What did you personally accomplish this week on the project? Give files or photos that demonstrate your progress. Prove to the reader that you put sufficient effort into the project over the course of the week (12+ hours.
I ended up being unable to use the EfficientNet architecture because of a bug which I discussed in our weekly meeting this week. However, I retrained our colour and clothing type models using a balanced dataset and tried our the ResNet50,101, and 152 architecture. The ResNet152 performed best for clothing type classification and the ResNet101 performed the best for color classification, each reaching a validation accuracy of 65-75%. I also manually compiled a small dataset of 80 images(including at least 5 examples from each type and color class) which I used as a sanity check to ensure that our models performed well on the types of images that Style Sprout users would take. This spreadsheet includes the accuracy for the ResNet50 and ResNet152 versions of the models, and I will update it to include the accuracy for the ResNet101 after training is finished.

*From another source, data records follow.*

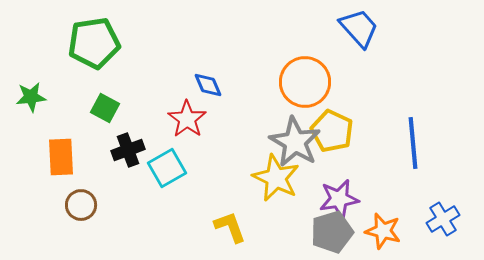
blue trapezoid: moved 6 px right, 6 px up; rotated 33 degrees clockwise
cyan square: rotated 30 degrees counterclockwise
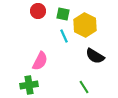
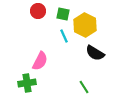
black semicircle: moved 3 px up
green cross: moved 2 px left, 2 px up
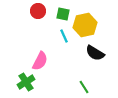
yellow hexagon: rotated 20 degrees clockwise
green cross: moved 1 px left, 1 px up; rotated 24 degrees counterclockwise
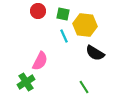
yellow hexagon: rotated 20 degrees clockwise
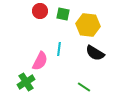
red circle: moved 2 px right
yellow hexagon: moved 3 px right
cyan line: moved 5 px left, 13 px down; rotated 32 degrees clockwise
green line: rotated 24 degrees counterclockwise
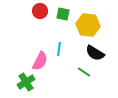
green line: moved 15 px up
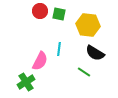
green square: moved 4 px left
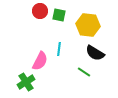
green square: moved 1 px down
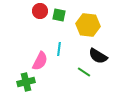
black semicircle: moved 3 px right, 3 px down
green cross: rotated 18 degrees clockwise
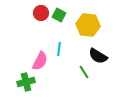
red circle: moved 1 px right, 2 px down
green square: rotated 16 degrees clockwise
green line: rotated 24 degrees clockwise
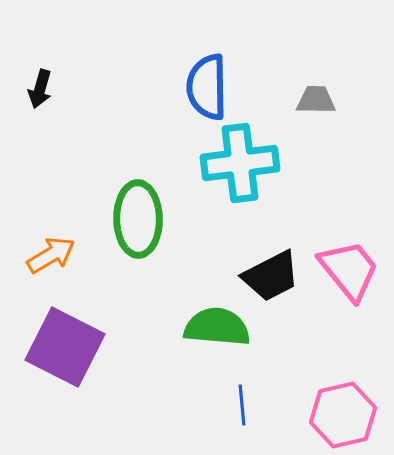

I also did some troubleshooting of our usage model since it was only outputted the “sports” usage(which has now been switched to casual). My troubleshooting, which included running the 3 tests discussed in our weekly meeting, and I have determined that my next course of action is to try and determine the usage for less categories. This means determining only if clothing types like tops and skirts are formal or casual and ignoring clothing types like blazers and jeans, which are inherently either casual or formal.
I also worked with Gabriella in person on Monday to test the uses until dirty feature. We had to make a couple of changes to our backend and frontend, which are located on our Github, but were able to successfully complete this feature. I also added the ability to display a variable # amount of pictures when an outfit is generated. Before, it only displayed a top and bottom, however now there is the ability to show outfits with 3 pieces of clothing(jacket, top, bottom), 2 pieces of clothing(jacket and dress, top and bottom), or 1 piece of clothing(dress). This is located on this branch on our Github.
Is your progress on schedule or behind? If you are behind, what actions will be taken to catch up to the proiect schedule?
My progress is on schedule.
What deliverables do you hope to complete in the next week?
In the next week, I hope to finish the usage model and continue helping Gabriella with the backend/frontend.
Verification Tests:
I tested the accuracy of our models in two ways. Our dataset was split into two parts, training and validation(training is 80% of the original, validation is the remaining 20%). When training each model, the validation dataset was used to measure the performance of the model. For the clothing type and color classification models, the validation accuracy ranged from 60-70% depending on the architecture that was used. Since each model is a 1-of-k classifier, where each image belongs to one of k classes, the validation accuracy is categorical accuracy, meaning # of correctly classified images/total correctly classified images. A correctly classified image is an image where the predicted class is the same as the actual class.
I also tested the accuracy of our models using a small dataset of 80 images containing 5 examples of each of our 16 possible clothing types and about 6-10 images for each of our 12 colors. I manually compiled this dataset. I evaluated the predictions made by our models using categorical accuracy and a spreadsheet linked earlier in my status report. I haven’t finished checking the accuracy for the ResNet101 clothing type and color models since they are still training.
However, it is highly likely that none of our models will meet the 80% accuracy use case requirement we had for classification accuracy. We are supplementing this with the additional feature of having the user confirm/correct the labels produced for each piece of our user’s clothing, which should correct any incorrect labels to achieve a 100% accuracy for clothing classification in our database.